** DATA EXTRACT follows **
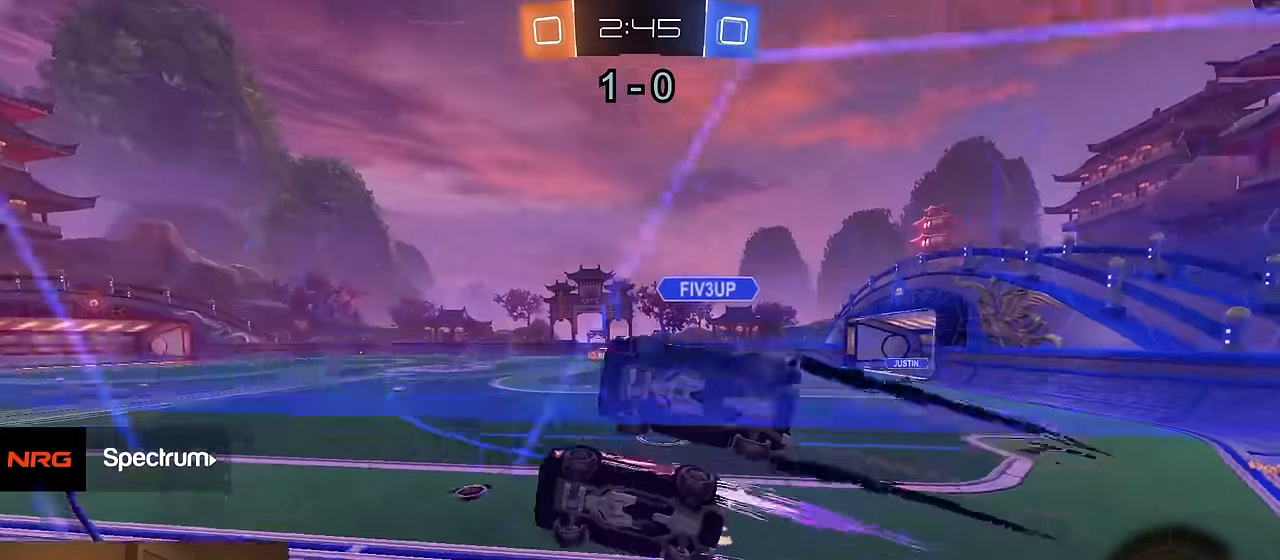
{"buttons": ["L1", "L2"], "left_stick": "down-right", "right_stick": "center", "events": [[167, "R1", "down"], [350, "R1", "up"], [383, "L2", "down"], [400, "L1", "down"], [400, "R2", "up"], [433, "left_stick", "down-right"]]}
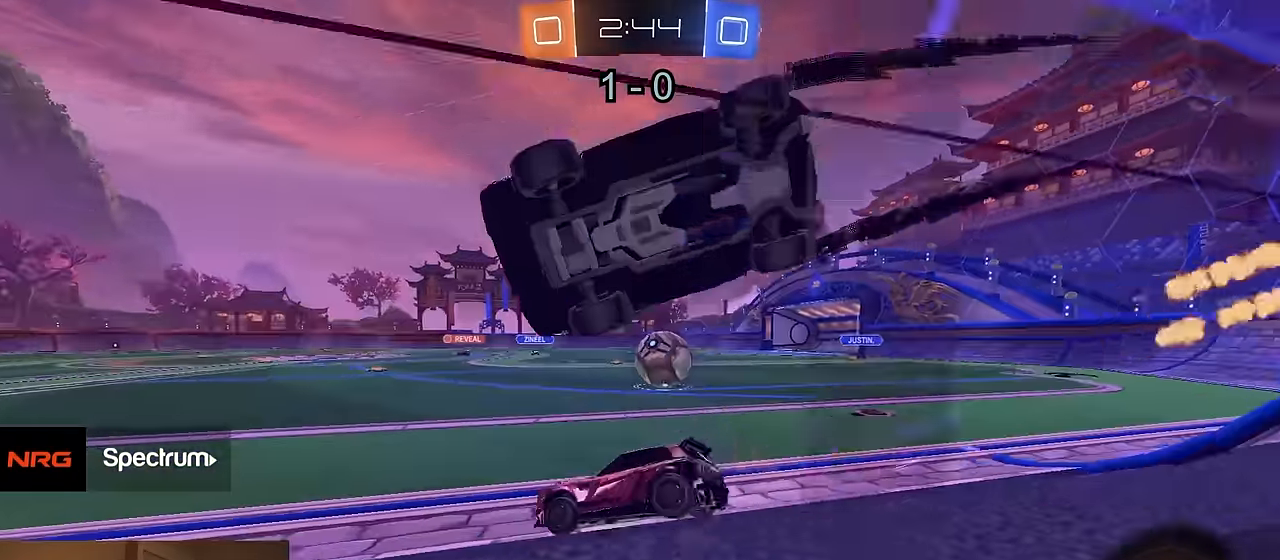
{"buttons": ["CROSS", "R1", "R2"], "left_stick": "left", "right_stick": "center", "events": [[33, "L1", "up"], [33, "R2", "down"], [83, "L2", "up"], [100, "left_stick", "left"], [200, "R1", "down"], [233, "R1", "up"], [417, "R1", "down"], [500, "CROSS", "down"]]}
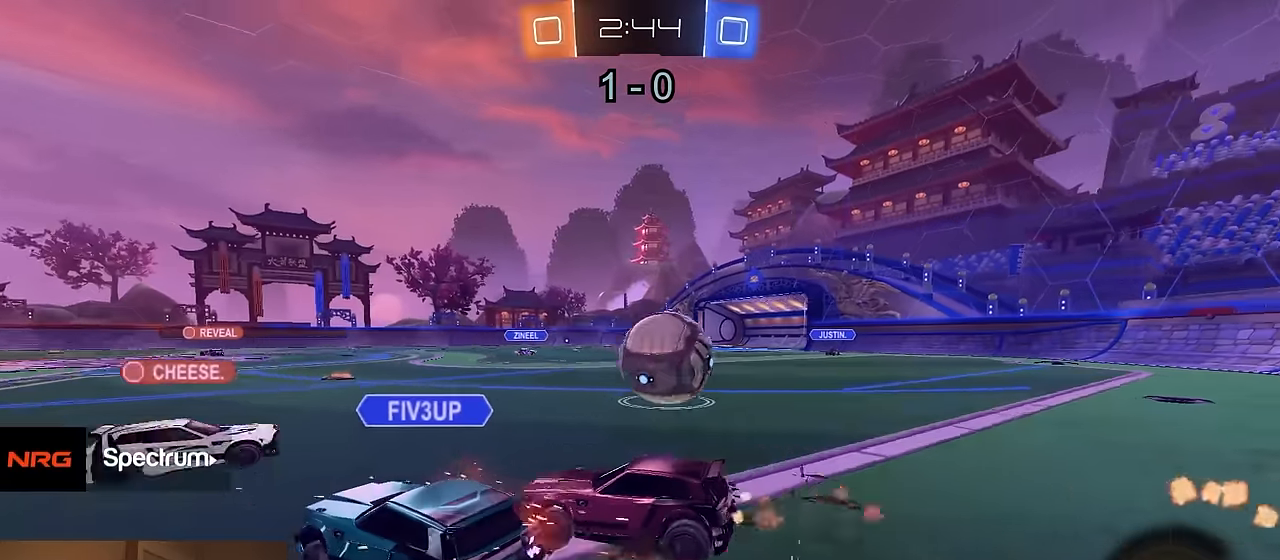
{"buttons": ["CIRCLE", "R2"], "left_stick": "down-right", "right_stick": "center", "events": [[67, "CROSS", "up"], [117, "CROSS", "down"], [233, "R1", "up"], [233, "left_stick", "down-left"], [250, "CIRCLE", "down"], [267, "CROSS", "up"], [450, "left_stick", "down-right"]]}
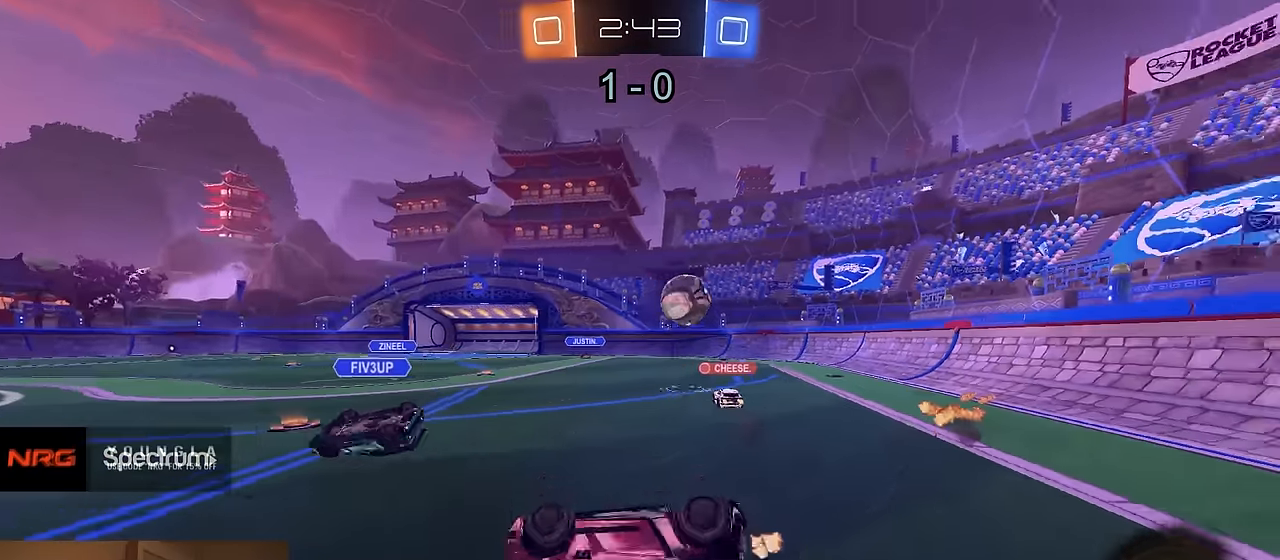
{"buttons": ["R2"], "left_stick": "left", "right_stick": "center", "events": [[67, "left_stick", "up-right"], [233, "left_stick", "left"], [417, "CIRCLE", "up"]]}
** End of DATA EXTRACT **
• TASK STATEMENT: Each line of the data must be restated exactly, and the pictures must be left out.

• THE COMPLETED TASK:
{"buttons": ["L1", "L2"], "left_stick": "down-right", "right_stick": "center", "events": [[167, "R1", "down"], [350, "R1", "up"], [383, "L2", "down"], [400, "L1", "down"], [400, "R2", "up"], [433, "left_stick", "down-right"]]}
{"buttons": ["CROSS", "R1", "R2"], "left_stick": "left", "right_stick": "center", "events": [[33, "L1", "up"], [33, "R2", "down"], [83, "L2", "up"], [100, "left_stick", "left"], [200, "R1", "down"], [233, "R1", "up"], [417, "R1", "down"], [500, "CROSS", "down"]]}
{"buttons": ["CIRCLE", "R2"], "left_stick": "down-right", "right_stick": "center", "events": [[67, "CROSS", "up"], [117, "CROSS", "down"], [233, "R1", "up"], [233, "left_stick", "down-left"], [250, "CIRCLE", "down"], [267, "CROSS", "up"], [450, "left_stick", "down-right"]]}
{"buttons": ["R2"], "left_stick": "left", "right_stick": "center", "events": [[67, "left_stick", "up-right"], [233, "left_stick", "left"], [417, "CIRCLE", "up"]]}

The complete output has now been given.